The reply should be the records repeated exactly, without any images.
━━━━━━━━━━━━━━━━━━━━
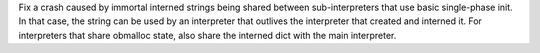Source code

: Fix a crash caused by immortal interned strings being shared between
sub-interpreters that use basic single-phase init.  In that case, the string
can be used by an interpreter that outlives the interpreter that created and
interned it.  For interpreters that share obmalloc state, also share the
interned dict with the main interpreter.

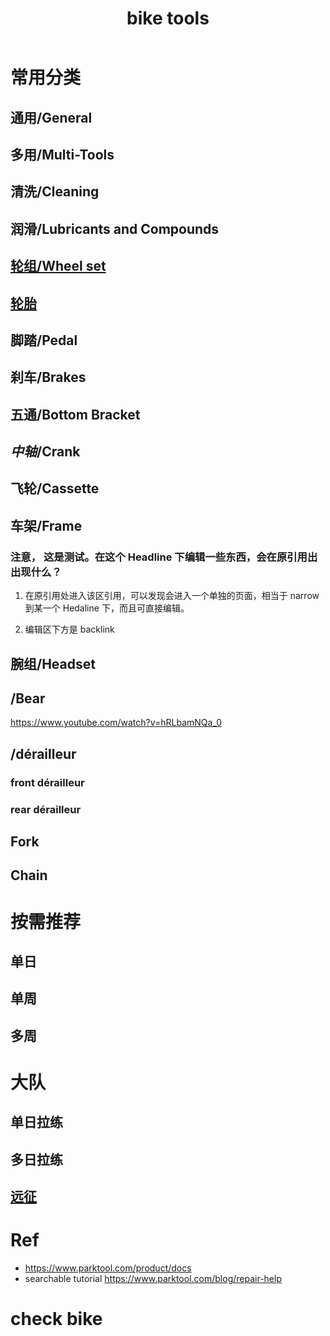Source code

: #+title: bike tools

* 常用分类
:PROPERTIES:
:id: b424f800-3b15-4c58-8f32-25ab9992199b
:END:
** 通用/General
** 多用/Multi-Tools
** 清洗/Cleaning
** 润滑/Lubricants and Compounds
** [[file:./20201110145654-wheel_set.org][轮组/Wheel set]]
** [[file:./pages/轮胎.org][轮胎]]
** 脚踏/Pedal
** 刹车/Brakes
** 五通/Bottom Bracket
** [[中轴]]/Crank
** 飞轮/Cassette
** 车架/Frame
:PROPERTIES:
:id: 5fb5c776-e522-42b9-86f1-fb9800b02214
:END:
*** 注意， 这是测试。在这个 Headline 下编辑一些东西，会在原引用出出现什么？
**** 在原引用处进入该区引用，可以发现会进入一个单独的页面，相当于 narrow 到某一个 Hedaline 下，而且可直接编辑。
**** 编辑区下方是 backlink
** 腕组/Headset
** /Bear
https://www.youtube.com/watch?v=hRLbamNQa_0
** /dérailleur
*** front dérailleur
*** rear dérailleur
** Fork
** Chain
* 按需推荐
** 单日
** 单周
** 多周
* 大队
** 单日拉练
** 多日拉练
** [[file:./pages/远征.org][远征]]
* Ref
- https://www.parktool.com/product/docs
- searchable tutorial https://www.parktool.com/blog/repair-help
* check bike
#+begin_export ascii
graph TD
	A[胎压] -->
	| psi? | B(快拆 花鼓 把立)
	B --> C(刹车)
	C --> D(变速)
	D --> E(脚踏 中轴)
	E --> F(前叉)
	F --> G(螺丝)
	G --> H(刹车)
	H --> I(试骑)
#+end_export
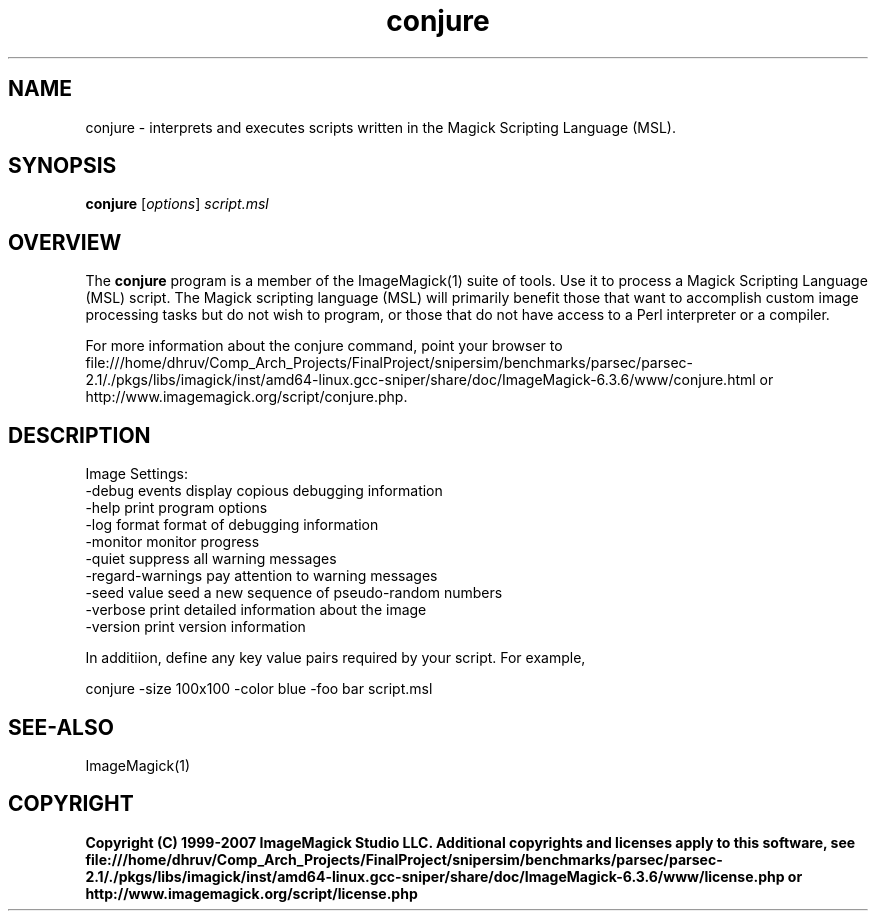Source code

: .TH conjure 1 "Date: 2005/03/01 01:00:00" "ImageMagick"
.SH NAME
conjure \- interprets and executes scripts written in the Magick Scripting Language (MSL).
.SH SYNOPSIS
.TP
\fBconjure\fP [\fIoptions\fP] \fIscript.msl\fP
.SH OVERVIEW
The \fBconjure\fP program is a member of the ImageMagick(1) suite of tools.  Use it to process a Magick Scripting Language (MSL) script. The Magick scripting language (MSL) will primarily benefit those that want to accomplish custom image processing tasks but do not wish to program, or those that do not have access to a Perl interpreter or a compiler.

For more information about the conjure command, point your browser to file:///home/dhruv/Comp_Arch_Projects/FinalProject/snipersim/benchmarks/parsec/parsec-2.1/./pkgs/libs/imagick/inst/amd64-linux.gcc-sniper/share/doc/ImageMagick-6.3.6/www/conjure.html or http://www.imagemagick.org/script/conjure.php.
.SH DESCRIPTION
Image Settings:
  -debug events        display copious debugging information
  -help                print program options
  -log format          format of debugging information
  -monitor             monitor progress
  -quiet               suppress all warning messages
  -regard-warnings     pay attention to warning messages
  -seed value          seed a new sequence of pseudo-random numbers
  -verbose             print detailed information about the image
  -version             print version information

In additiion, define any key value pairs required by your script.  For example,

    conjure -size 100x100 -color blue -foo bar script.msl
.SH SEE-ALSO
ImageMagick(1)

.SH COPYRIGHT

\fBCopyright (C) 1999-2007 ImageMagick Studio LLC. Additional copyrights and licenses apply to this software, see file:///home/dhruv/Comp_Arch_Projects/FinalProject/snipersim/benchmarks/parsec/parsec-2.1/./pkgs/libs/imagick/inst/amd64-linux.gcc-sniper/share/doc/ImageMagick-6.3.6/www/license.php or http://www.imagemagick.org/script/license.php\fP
━━━━━━━━━━━━━━━━━━━━
Exercise result >>
Source code

: Fix a crash caused by immortal interned strings being shared between
sub-interpreters that use basic single-phase init.  In that case, the string
can be used by an interpreter that outlives the interpreter that created and
interned it.  For interpreters that share obmalloc state, also share the
interned dict with the main interpreter.

Source code

: #+title: bike tools

* 常用分类
:PROPERTIES:
:id: b424f800-3b15-4c58-8f32-25ab9992199b
:END:
** 通用/General
** 多用/Multi-Tools
** 清洗/Cleaning
** 润滑/Lubricants and Compounds
** [[file:./20201110145654-wheel_set.org][轮组/Wheel set]]
** [[file:./pages/轮胎.org][轮胎]]
** 脚踏/Pedal
** 刹车/Brakes
** 五通/Bottom Bracket
** [[中轴]]/Crank
** 飞轮/Cassette
** 车架/Frame
:PROPERTIES:
:id: 5fb5c776-e522-42b9-86f1-fb9800b02214
:END:
*** 注意， 这是测试。在这个 Headline 下编辑一些东西，会在原引用出出现什么？
**** 在原引用处进入该区引用，可以发现会进入一个单独的页面，相当于 narrow 到某一个 Hedaline 下，而且可直接编辑。
**** 编辑区下方是 backlink
** 腕组/Headset
** /Bear
https://www.youtube.com/watch?v=hRLbamNQa_0
** /dérailleur
*** front dérailleur
*** rear dérailleur
** Fork
** Chain
* 按需推荐
** 单日
** 单周
** 多周
* 大队
** 单日拉练
** 多日拉练
** [[file:./pages/远征.org][远征]]
* Ref
- https://www.parktool.com/product/docs
- searchable tutorial https://www.parktool.com/blog/repair-help
* check bike
#+begin_export ascii
graph TD
	A[胎压] -->
	| psi? | B(快拆 花鼓 把立)
	B --> C(刹车)
	C --> D(变速)
	D --> E(脚踏 中轴)
	E --> F(前叉)
	F --> G(螺丝)
	G --> H(刹车)
	H --> I(试骑)
#+end_export
Source code

: .TH conjure 1 "Date: 2005/03/01 01:00:00" "ImageMagick"
.SH NAME
conjure \- interprets and executes scripts written in the Magick Scripting Language (MSL).
.SH SYNOPSIS
.TP
\fBconjure\fP [\fIoptions\fP] \fIscript.msl\fP
.SH OVERVIEW
The \fBconjure\fP program is a member of the ImageMagick(1) suite of tools.  Use it to process a Magick Scripting Language (MSL) script. The Magick scripting language (MSL) will primarily benefit those that want to accomplish custom image processing tasks but do not wish to program, or those that do not have access to a Perl interpreter or a compiler.

For more information about the conjure command, point your browser to file:///home/dhruv/Comp_Arch_Projects/FinalProject/snipersim/benchmarks/parsec/parsec-2.1/./pkgs/libs/imagick/inst/amd64-linux.gcc-sniper/share/doc/ImageMagick-6.3.6/www/conjure.html or http://www.imagemagick.org/script/conjure.php.
.SH DESCRIPTION
Image Settings:
  -debug events        display copious debugging information
  -help                print program options
  -log format          format of debugging information
  -monitor             monitor progress
  -quiet               suppress all warning messages
  -regard-warnings     pay attention to warning messages
  -seed value          seed a new sequence of pseudo-random numbers
  -verbose             print detailed information about the image
  -version             print version information

In additiion, define any key value pairs required by your script.  For example,

    conjure -size 100x100 -color blue -foo bar script.msl
.SH SEE-ALSO
ImageMagick(1)

.SH COPYRIGHT

\fBCopyright (C) 1999-2007 ImageMagick Studio LLC. Additional copyrights and licenses apply to this software, see file:///home/dhruv/Comp_Arch_Projects/FinalProject/snipersim/benchmarks/parsec/parsec-2.1/./pkgs/libs/imagick/inst/amd64-linux.gcc-sniper/share/doc/ImageMagick-6.3.6/www/license.php or http://www.imagemagick.org/script/license.php\fP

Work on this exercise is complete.